Uno de los libros que habla sobre esa apasionante parte de la historia de Estados Unidos que fue el New Deal, impulsado bajo el liderazgo Franklin Delano Roosevelt, se llama No Ordinary Time, escrito por Doris Kearns Goodwin, traducido al español como Tiempos extraordinarios. Es indiscutible que estamos viviendo tiempos extraordinarios. Con claridad –con excepción del tema migratorio, en el que están atrapados la gran mayoría de los gobernantes del mundo, ya que es un fenómeno que ha sorprendido a todos desde en las últimas décadas, pero especialmente tras la caída del Muro de Berlín, en 1989, y tras las primaveras y fenómenos de emancipación árabes– el discurso del Estado de la Unión de Joe Biden estuvo destinado a manifestar, sobre todo, cuánta vitalidad puede tener un hombre de 81 años, cuánta claridad conceptual y cuánto valor tiene para pronunciar un discurso político en tiempos extraordinarios. La declaración de Biden sobre que no se puede amar al país sólo cuando uno gana es estremecedora y es repetible para casi todos los países del mundo. Pero lo más importante es la confusión que generaron sus palabras –no sé si deliberada o por incapacidad– de plantarle cara, de una vez por todas, al fenómeno irresoluto de la crisis migratoria.
Thomas Jefferson fue un clásico. Amaba todas las condiciones que hicieron posible –desde los tiempos de Pericles hasta la época de Julio César– la supremacía de la voz del pueblo sobre la voluntad de los gobernantes. Su desconfianza, pero a la vez su convicción de tener que darle voz al pueblo, provocó que en Estados Unidos se diseñara un instrumento, en el fondo, tan poco actual y con tantas complejidades como es el Colegio Electoral de los Estados Unidos de América.
************
TAREA A
Selecciona y copia cada línea de los registros que contenga la palabra "область". Distingue entre mayúsculas y minúsculas.

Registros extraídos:
************
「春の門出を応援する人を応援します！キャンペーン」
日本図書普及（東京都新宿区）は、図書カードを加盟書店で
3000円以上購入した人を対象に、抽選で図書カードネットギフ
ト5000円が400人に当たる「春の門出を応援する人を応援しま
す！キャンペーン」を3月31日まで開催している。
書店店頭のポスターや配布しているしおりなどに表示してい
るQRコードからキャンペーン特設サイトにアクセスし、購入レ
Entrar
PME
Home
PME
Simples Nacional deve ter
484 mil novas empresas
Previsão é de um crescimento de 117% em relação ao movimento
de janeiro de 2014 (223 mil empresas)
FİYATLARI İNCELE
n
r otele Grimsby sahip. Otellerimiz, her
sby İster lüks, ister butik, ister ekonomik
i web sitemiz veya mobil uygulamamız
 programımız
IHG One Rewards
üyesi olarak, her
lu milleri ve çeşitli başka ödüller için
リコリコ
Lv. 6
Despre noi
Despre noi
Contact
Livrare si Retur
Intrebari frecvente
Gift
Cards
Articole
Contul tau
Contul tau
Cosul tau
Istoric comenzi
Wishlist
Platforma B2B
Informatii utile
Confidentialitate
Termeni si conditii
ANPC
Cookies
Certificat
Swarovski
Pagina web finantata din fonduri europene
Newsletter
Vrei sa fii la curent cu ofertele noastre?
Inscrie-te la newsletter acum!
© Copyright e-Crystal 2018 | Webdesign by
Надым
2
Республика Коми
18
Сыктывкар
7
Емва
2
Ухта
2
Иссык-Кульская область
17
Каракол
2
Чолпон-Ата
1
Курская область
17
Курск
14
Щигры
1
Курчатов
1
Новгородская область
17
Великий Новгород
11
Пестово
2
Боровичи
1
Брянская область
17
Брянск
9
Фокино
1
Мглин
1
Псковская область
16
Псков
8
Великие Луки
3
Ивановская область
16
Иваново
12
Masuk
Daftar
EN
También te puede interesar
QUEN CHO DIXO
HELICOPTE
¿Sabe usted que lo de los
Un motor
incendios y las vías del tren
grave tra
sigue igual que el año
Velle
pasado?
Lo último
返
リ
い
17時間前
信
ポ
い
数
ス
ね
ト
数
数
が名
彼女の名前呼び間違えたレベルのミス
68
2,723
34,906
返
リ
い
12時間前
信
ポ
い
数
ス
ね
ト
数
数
************
TAREA B
Por favor, extrae sin cambios del texto sobre el discurso de Biden el fragmento que va de "Thomas Jefferson fue" a "Unidos de América.".

SOLUCIÓN DESARROLLADA A
Иссык-Кульская область
Курская область
Новгородская область
Брянская область
Псковская область
Ивановская область

SOLUCIÓN DESARROLLADA B
Thomas Jefferson fue un clásico. Amaba todas las condiciones que hicieron posible –desde los tiempos de Pericles hasta la época de Julio César– la supremacía de la voz del pueblo sobre la voluntad de los gobernantes. Su desconfianza, pero a la vez su convicción de tener que darle voz al pueblo, provocó que en Estados Unidos se diseñara un instrumento, en el fondo, tan poco actual y con tantas complejidades como es el Colegio Electoral de los Estados Unidos de América.